SMART goals are a way to not only decide what to do, but how to do it in a way that can easily be tracked to determine whether or not progress is made and know when the goals are met. In this type of goal, the acronym in SMART stands for: Specific, Measurable, Attainable, Righteous, and Time-Oriented.
Specific: Goals must be something that can be described and understood easily by others, finite conditions not general feelings.
- Good Example: Attendance at chapter meeting.
- Bad Example: Participation of members
Measurable: Quantifiable! Whenever possible use numbers or percentages to mark achievement of the goal. You can’t rely on personal opinion.
- Good Example: 80% of members attend chapter meetings.
- Bad Example: More members attend….
Attainable: Is the goal realistic? Goals should be a stretch to obtain but not impossible to achieve. Members will work toward what they believe they can achieve and are not inspired by boring, easy goals.
- Good Example: 10% Increase from the prior semester.
- Bad Example: 100% of members attend every meeting.
Righteous: Is the goal the right thing to do? Goals should be aligned with the organization’s Core Values and move it toward the Core Purpose.
- Good Example: Inform potential members of all membership requirements
- Bad Example Trick lots of people into joining, & hope they will stay
Time-Oriented: Goals must have an end date when they are due. Creating a sense of urgency will push members to work harder.
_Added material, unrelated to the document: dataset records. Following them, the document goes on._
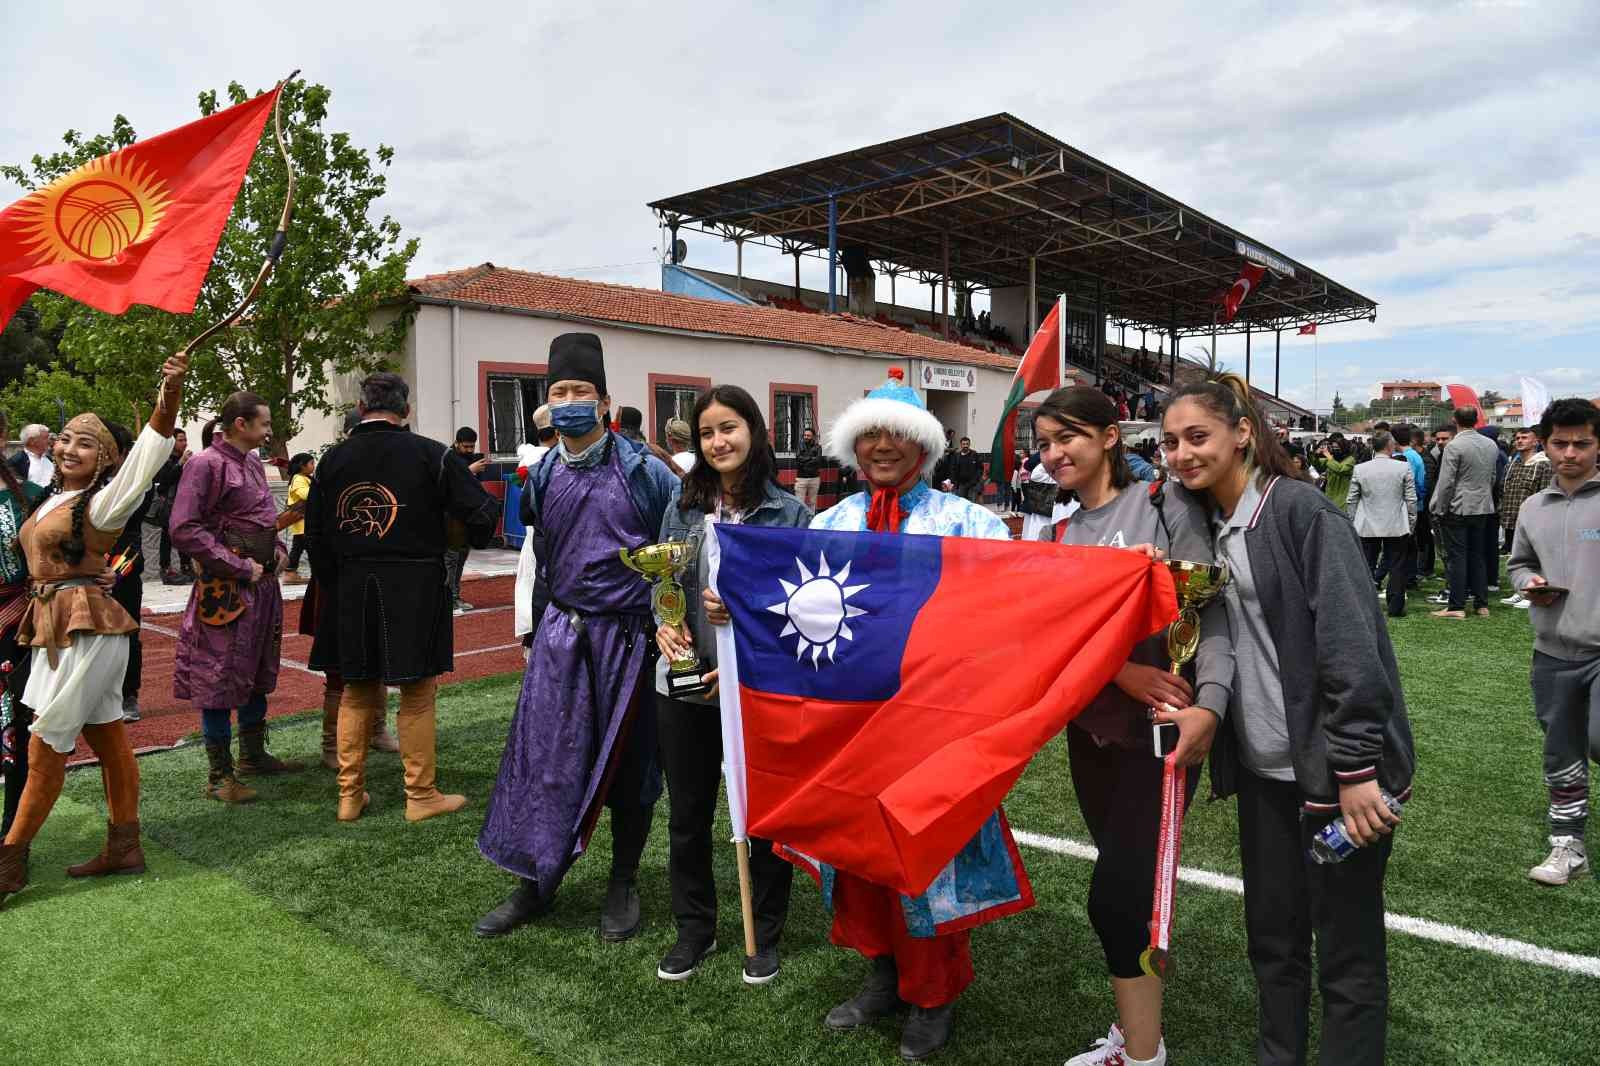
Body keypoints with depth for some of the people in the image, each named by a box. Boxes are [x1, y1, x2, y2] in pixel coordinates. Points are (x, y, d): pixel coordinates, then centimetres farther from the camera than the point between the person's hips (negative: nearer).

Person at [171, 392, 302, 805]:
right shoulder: (205, 464, -12)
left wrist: (277, 550, 8)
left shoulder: (253, 464, 13)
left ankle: (253, 755, 32)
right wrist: (240, 568, -18)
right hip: (228, 588, -9)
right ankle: (219, 775, 9)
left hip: (264, 585, 9)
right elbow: (184, 530, -19)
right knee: (222, 678, 0)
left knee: (258, 674, 18)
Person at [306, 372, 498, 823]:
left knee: (357, 691, 16)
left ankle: (350, 795, 22)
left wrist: (333, 584, 17)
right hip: (415, 590, -4)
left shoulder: (332, 459, 3)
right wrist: (474, 540, 13)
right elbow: (483, 514, -9)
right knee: (417, 695, 7)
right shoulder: (433, 455, -9)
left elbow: (315, 533, 6)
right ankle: (421, 795, 14)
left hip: (350, 591, 4)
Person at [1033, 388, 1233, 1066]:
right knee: (1131, 885, 16)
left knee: (1114, 895, -7)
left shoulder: (1164, 504, -5)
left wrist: (1210, 704, -26)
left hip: (1160, 726, -5)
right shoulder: (1055, 537, 10)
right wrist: (1119, 671, -18)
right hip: (1091, 728, 5)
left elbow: (1210, 607, -13)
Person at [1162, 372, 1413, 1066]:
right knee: (1271, 933, 17)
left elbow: (1350, 641, -19)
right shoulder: (1208, 525, 9)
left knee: (1347, 950, 6)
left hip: (1330, 769, -7)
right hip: (1263, 768, 7)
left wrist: (1356, 767, -22)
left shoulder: (1302, 511, -13)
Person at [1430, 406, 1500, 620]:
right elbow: (1492, 478, 14)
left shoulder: (1454, 446, -15)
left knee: (1457, 557, -3)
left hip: (1458, 509, -6)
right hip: (1483, 509, 6)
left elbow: (1446, 482, -15)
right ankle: (1482, 604, 17)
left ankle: (1456, 606, -2)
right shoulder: (1491, 445, 7)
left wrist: (1440, 510, -8)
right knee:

How else will you know when to check performance?
- Good Example: January 1st
- Bad Example: Winter
Example of a S.M.A.R.T Goal:
- Good Example: Chapter will collect 100% of dues by September 30th.
- Bad Example: Chapter will get all members to pay dues on time.
- Good Example: Chapter will conduct two service events by January 1st within at least 80% of membership in attendance.
- Bad Example: Chapter will get more members involved in service projects.